Impacts on winter wheat yield in Germany at 1º, 1.5º, 2º, 2.5º and 3º global warming

14:00 Wednesday 29 May

SS026 • OC152

Room S10


Michael Peichl (Germany) 1; Stephan Thober (Germany) 1; Andreas Marx (Germany) 1

1 – Helmholtz Centre for Environmental Research

After maize, wheat is the second most common cereal in the world and Germany is the ninth largest producer. In this way, wheat produced in Germany makes a significant contribution to the global security of food supplies. Here we estimate the effects of climate change on winter wheat in Germany for a 1, 1.5, 2, 2.5 and 3 K heating scenario.

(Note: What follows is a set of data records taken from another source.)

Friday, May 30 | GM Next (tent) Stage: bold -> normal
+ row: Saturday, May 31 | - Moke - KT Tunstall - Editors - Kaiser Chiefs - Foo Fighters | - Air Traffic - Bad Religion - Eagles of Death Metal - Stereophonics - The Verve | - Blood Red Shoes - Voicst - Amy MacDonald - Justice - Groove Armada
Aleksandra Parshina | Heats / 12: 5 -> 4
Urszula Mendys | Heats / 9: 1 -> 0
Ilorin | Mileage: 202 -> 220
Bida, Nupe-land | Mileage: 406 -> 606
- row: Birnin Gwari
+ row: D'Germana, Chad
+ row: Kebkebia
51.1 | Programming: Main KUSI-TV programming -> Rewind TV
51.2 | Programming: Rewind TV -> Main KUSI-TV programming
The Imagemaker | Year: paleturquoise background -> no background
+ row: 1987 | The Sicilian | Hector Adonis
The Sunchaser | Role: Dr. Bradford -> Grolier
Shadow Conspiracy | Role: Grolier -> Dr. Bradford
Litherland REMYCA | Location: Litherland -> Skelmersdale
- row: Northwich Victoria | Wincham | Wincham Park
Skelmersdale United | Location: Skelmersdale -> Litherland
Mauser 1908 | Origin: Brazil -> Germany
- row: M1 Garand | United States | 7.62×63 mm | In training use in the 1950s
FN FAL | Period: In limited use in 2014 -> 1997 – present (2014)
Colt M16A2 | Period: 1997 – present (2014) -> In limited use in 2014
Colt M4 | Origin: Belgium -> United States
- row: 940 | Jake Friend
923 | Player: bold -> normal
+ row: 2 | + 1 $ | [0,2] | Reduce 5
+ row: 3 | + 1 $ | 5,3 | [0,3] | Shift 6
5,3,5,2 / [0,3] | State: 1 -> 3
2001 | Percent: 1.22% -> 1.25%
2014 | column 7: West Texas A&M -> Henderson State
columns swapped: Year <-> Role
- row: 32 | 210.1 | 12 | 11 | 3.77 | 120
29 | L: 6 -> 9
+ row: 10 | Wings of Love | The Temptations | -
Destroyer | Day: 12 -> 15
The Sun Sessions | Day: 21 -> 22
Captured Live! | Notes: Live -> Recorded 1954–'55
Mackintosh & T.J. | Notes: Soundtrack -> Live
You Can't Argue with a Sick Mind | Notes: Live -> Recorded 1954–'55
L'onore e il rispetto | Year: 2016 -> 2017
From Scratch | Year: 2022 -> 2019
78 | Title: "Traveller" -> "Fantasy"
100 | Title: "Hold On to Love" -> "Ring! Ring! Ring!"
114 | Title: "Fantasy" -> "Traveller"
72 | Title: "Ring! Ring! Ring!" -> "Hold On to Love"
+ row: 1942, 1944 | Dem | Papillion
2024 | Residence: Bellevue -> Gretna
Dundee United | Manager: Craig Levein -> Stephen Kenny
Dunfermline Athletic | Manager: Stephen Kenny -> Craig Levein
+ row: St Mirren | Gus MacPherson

A special challenge in the modelling of winter wheat is the long vegetation period in Germany. This usually leads to less predictability of statistical models than for crops with shorter growing seasons such as maize. Here, we integrate extreme weather conditions that influence winter wheat growth. The used extremes and their threshold values are derived and validated based on literature research and a co-production framework. In addition to temperature measurements such as extreme heat, which are used as standard in statistical approaches, we also consider the measures of extreme cold and water supply. This is particularly relevant for regions in the northern hemisphere for which water shortages are a limiting factor in contrast to high temperatures. Another focus is the modelling of the interaction between the individual growth phases. For this we use recursive partitioning methods, which are especially suited to model non-linearities and interactions between variables. In addition, these approaches allow a hierarchical selection of features. This is important for the design of adaptation measures, as knowledge of key factors is particularly important in this context. The models are estimated at district level for the period 1999–2017.

For climate projections a new data is used which has been generated within the EdgE project which consists of daily temperature and precipitation data as well as monthly soil moisture data with different soil layers on 5 km grid. Meteorological values, forced by three RCPs (RCP2.6, RCP6.0 and RCP8.5), are obtained for the period 1950-2099 obtained from five CMIP5 GCMs (HadGEM2-ES, IPSL-CM5A-LR, MIROC-ESM-CHEM, GFDL-ESM2M and NorESM1-M). Those data are then used as input to two hydrological models (mHM and PCR-GLOBWB) and two land-surface models (Noah-MP and VIC) to simulate soil moisture. The data are aggregated to administrative district level. In this study, the global warming values for 1, 1.5, 2, 2.5 and 3 K are determined using a time sampling method. Preindustrial warming between the periods 1881–1910 and 1971–2000 is subtracted from the warming levels for determining the 30-year periods for specific global warming.